McDowell County Property Sold for Delinquent Taxes, Redemption Deadline Set for 2026
Roller Coaster Resources LLC acquired Adkin District parcel 17-0052 after Pine Oak LLC fell behind on taxes; the previous owner has until May 25, 2026, to pay $1,291.29 or forfeit the deed.

A McDowell County property in the Adkin District has been sold to Roller Coaster Resources LLC after its listed owner, Pine Oak LLC, fell delinquent on taxes, triggering a statutory redemption process that gives interested parties until May 25, 2026, to reclaim the land or permanently lose it.
The formal notice, dated April 2 and signed by Christal G. Perry, Deputy Commissioner of Delinquent and Nonentered Lands of McDowell County, identifies the parcel as number 17-0052 and sets a total redemption figure of $1,291.29. That sum covers the delinquent taxes plus statutory fees accumulated under West Virginia's tax-sale procedures. Payment must be made in cashier's check or certified funds, delivered to the county sheriff's office.
Pine Oak LLC is the named party in the notice and holds the primary right of redemption before the May 25 deadline. Any other party with a legal interest in the Adkin District parcel also retains the right to step forward before that date. After it passes, Roller Coaster Resources LLC becomes eligible to receive a formal deed transfer under state law, extinguishing prior ownership claims.
Parties seeking guidance on the redemption process were directed in the notice to contact the West Virginia State Auditor's County Collections Division, which administers county-level delinquent land collections statewide.

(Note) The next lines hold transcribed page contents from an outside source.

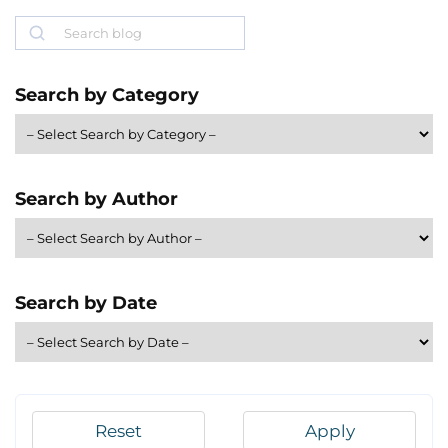
Search
Search by Category
Search by Author
Search by Date
Reset
Apply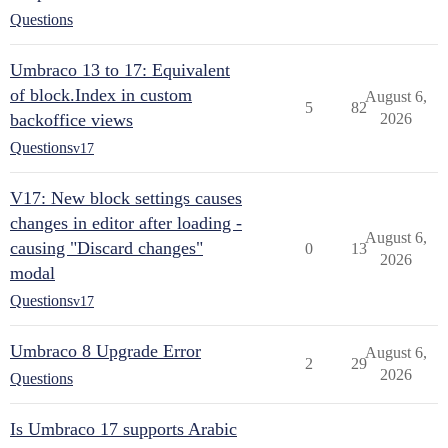
Questions
Umbraco 13 to 17: Equivalent
of block.Index in custom
August 6,
5
82
backoffice views
2026
Questions
v17
V17: New block settings causes
changes in editor after loading -
August 6,
causing "Discard changes"
0
13
2026
modal
Questions
v17
Umbraco 8 Upgrade Error
August 6,
2
29
2026
Questions
Is Umbraco 17 supports Arabic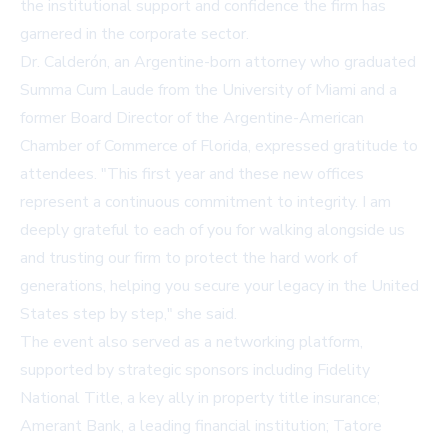
the institutional support and confidence the firm has
garnered in the corporate sector.
Dr. Calderón, an Argentine-born attorney who graduated
Summa Cum Laude from the University of Miami and a
former Board Director of the Argentine-American
Chamber of Commerce of Florida, expressed gratitude to
attendees. "This first year and these new offices
represent a continuous commitment to integrity. I am
deeply grateful to each of you for walking alongside us
and trusting our firm to protect the hard work of
generations, helping you secure your legacy in the United
States step by step," she said.
The event also served as a networking platform,
supported by strategic sponsors including
Fidelity
National Title
, a key ally in property title insurance;
Amerant Bank
, a leading financial institution; Tatore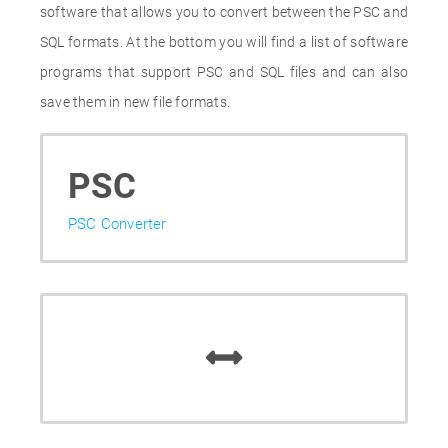
software that allows you to convert between the PSC and
SQL formats. At the bottom you will find a list of software
programs that support PSC and SQL files and can also
save them in new file formats.
PSC
PSC Converter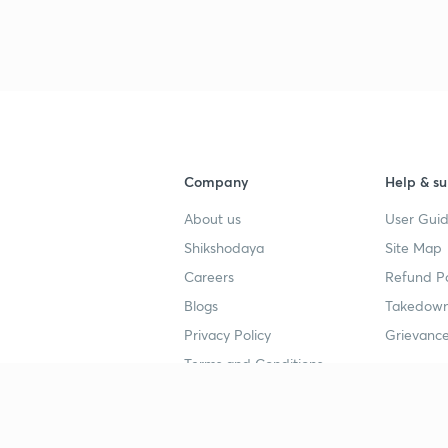
3
3
3
Company
Help & su
About us
User Guid
Shikshodaya
Site Map
4
Careers
Refund Po
Blogs
Takedown
4
Privacy Policy
Grievance
Terms and Conditions
4
Popular goals
Study mat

The $1,291.29 at stake is a modest figure by most measures, but the procedural consequence is absolute: miss the deadline, and the deed moves. That dynamic is not unusual in McDowell County, where former coal-era property maps carved the land into small, dispersed parcels that have changed hands, sat idle, or accumulated tax arrears across generations. Parcel 17-0052 fits that pattern.
For the county, these transfers carry competing implications. Tax-delinquent parcels that sell and get redeemed or developed can restore a property to the active tax base. Those that pass to outside purchasers and sit unimproved can reduce neighborhood stability and complicate long-range land-use planning. In a county still working to hold its population and attract reinvestment, the fate of individual parcels, however small, feeds into larger questions about whether land eventually returns to productive use.
Residents or property owners who believe they have an interest in Parcel 17-0052 or face similar notices should contact the McDowell County offices named in the notice or reach the West Virginia State Auditor's County Collections Division directly. The May 25, 2026, deadline is set in statute and does not extend automatically.